In the tanks, scientists use them for a variety of things from research experiments to simply holding forage and research fish for processing/data collection.
“While many populations have declined, they are not endangered,” he said. “In Texas, strong populations remain. Commercial fishing is not a threat if regulations are followed. Unfortunately, this is not the case in other parts of their range.

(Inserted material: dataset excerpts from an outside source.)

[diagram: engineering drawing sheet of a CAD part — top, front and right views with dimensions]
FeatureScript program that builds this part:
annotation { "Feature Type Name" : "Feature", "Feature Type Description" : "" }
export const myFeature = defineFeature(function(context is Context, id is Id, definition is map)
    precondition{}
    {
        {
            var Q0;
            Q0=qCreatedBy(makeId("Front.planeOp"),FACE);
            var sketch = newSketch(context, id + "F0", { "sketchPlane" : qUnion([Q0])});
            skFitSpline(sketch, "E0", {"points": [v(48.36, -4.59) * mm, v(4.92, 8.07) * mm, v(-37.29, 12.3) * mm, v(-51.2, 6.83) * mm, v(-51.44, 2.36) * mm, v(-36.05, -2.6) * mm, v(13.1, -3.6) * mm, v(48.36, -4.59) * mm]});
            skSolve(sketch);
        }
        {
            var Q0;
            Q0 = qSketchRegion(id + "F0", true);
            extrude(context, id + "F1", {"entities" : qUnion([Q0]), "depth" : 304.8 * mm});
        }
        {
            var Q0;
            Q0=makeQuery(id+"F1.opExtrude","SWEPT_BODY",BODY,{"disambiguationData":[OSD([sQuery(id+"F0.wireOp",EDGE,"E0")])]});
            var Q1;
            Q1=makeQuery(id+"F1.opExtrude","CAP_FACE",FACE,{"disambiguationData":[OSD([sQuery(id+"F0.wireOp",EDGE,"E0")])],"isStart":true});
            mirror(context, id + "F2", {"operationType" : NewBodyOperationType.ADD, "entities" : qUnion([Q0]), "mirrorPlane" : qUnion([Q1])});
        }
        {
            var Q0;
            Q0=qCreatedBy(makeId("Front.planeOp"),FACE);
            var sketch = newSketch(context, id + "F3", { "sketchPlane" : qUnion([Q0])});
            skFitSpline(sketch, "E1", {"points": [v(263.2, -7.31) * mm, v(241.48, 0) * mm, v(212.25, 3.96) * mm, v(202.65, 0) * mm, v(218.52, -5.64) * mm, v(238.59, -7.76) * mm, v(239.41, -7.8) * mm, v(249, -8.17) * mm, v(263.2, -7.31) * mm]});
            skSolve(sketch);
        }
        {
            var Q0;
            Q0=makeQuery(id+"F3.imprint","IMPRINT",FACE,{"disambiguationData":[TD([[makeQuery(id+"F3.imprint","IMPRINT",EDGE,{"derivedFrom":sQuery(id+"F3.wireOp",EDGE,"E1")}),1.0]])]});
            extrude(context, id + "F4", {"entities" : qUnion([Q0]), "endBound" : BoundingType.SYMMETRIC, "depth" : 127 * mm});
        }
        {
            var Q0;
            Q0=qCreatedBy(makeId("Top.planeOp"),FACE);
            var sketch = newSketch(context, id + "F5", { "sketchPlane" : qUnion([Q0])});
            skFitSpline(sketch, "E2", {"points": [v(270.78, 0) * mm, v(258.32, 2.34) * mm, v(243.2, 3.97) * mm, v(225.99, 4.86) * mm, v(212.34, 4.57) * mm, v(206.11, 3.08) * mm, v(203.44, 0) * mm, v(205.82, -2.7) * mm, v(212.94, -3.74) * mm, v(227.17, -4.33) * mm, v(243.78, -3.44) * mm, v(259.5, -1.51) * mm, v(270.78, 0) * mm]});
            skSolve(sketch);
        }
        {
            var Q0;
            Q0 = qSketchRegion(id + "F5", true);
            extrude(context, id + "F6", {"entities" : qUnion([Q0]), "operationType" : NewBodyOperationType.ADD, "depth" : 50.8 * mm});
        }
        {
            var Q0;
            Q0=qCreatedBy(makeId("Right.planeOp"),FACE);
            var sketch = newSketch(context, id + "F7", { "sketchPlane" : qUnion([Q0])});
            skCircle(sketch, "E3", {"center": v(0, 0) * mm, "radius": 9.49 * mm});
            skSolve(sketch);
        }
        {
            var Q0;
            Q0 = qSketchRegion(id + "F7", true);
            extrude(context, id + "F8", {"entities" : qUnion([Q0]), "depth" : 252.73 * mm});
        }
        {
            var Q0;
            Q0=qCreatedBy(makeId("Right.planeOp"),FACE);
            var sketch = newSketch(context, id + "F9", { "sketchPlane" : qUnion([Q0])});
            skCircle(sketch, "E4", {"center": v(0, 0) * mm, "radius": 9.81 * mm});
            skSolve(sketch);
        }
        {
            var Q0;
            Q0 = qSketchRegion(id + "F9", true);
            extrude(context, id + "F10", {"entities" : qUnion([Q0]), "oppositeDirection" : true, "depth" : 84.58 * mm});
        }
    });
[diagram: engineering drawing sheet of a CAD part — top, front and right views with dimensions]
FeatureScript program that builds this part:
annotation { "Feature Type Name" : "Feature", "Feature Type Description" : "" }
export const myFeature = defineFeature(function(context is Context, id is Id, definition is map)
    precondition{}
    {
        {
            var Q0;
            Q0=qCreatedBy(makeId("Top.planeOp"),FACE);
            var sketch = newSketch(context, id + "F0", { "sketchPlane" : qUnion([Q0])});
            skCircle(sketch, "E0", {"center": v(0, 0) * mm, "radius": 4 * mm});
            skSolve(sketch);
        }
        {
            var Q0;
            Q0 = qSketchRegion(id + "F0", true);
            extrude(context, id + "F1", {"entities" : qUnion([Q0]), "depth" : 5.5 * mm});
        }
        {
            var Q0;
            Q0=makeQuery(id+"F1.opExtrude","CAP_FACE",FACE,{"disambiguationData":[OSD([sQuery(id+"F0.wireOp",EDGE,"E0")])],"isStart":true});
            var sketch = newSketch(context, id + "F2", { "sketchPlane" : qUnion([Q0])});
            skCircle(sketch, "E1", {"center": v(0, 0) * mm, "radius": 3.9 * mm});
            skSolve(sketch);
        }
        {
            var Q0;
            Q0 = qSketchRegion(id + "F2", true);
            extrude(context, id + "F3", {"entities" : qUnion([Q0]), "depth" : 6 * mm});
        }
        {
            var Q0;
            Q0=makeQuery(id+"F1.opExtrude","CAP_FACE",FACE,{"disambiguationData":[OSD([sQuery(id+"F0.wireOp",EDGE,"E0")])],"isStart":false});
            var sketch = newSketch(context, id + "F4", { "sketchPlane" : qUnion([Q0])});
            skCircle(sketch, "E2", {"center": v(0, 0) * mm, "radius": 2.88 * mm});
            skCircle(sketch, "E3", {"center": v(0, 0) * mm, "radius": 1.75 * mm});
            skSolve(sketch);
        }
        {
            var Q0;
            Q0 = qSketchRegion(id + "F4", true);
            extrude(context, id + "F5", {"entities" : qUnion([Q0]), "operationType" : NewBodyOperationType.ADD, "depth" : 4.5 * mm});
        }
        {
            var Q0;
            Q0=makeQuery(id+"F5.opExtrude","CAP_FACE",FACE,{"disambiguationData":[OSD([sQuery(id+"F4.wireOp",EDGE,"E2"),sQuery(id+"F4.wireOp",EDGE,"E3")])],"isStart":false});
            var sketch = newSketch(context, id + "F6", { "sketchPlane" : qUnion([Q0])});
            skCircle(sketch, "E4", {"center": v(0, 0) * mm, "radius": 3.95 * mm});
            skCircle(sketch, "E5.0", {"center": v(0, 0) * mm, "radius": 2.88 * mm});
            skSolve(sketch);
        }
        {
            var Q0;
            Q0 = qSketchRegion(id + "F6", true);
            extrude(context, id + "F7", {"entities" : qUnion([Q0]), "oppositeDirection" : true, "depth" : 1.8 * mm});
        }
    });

Mostly, habitat loss and loss of access to floodplain habitats have caused declines.”
Fishing for alligator gar
Alligator gar have been around for 215 million years, have survived countless world changes, and still hold a fascination for anglers.
“They are tough fish, built for survival,” said Shawna Stowers, customer success manager for Captain Experiences, in Austin, Texas. “Their slow maturing and reproductive rate might be a reason for the longevity.”
In more recent history, alligator gar populations greatly declined, mostly due to popular opinion that they were ‘trash fish’ or a ‘nuisance’. This lead many state authorities to focus on eliminating them to protect game fish because many people believed they were dangerous simply due to their name and appearance.
Knowledge of alligator gar as a species has grown greatly in recent years and restoration and conservation groups in many states, with the assistance of state wildlife departments, have helped to reverse the impact on the species.
“There are a lot of reasons people are interested in fishing for alligator gar,” she said. “They really are dinosaurs in their own right, with a rich history, and are actually one of the oldest and largest freshwater species in Texas, making them quite a ‘bucket list’ fish.”
There are also many different ways to fish for them, including top water, live bait, bow fishing, and even fly fishing. They also are good table fare, and used to be fished commercially in the southeastern areas of the states, although releasing them is recommended today.
It is important for both the fisherman and the fish to keep it on its stomach when out of the water, and avoid its tail and mouth to refrain from hurting the fisherman or the fish.